EXERCISE INSTRUCTIONS
Output every line of text transcribed in the entries below as a numbered list, one line per item, with blank lines omitted. Leave the pictures out of the answer.
————
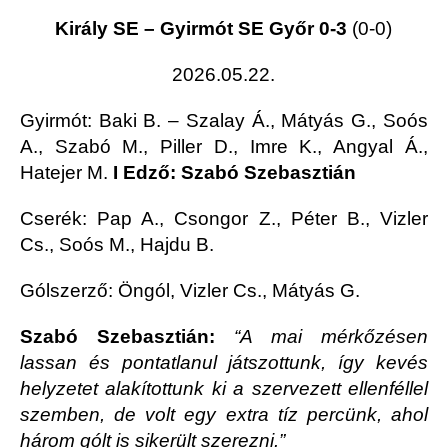
Király SE – Gyirmót SE Győr 0-3
(0-0)
2026.05.22.
Gyirmót
: Baki B. – Szalay Á., Mátyás G., Soós
A., Szabó M., Piller D., Imre K., Angyal Á.,
Hatejer M.
I Edző: Szabó Szebasztián
Cserék: Pap A., Csongor Z., Péter B., Vizler
Cs., Soós M., Hajdu B.
Gólszerző: Öngól, Vizler Cs., Mátyás G.
Szabó Szebasztián:
“A mai mérkőzésen
lassan és pontatlanul játszottunk, így kevés
helyzetet alakítottunk ki a szervezett ellenféllel
szemben, de volt egy extra tíz percünk, ahol
három gólt is sikerült szerezni.”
————
SOLUTION TO THE EXERCISE
1. Király SE – Gyirmót SE Győr 0-3
2. (0-0)
3. 2026.05.22.
4. Gyirmót
5. : Baki B. – Szalay Á., Mátyás G., Soós
6. A., Szabó M., Piller D., Imre K., Angyal Á.,
7. Hatejer M.
8. I Edző: Szabó Szebasztián
9. Cserék: Pap A., Csongor Z., Péter B., Vizler
10. Cs., Soós M., Hajdu B.
11. Gólszerző: Öngól, Vizler Cs., Mátyás G.
12. Szabó Szebasztián:
13. “A mai mérkőzésen
14. lassan és pontatlanul játszottunk, így kevés
15. helyzetet alakítottunk ki a szervezett ellenféllel
16. szemben, de volt egy extra tíz percünk, ahol
17. három gólt is sikerült szerezni.”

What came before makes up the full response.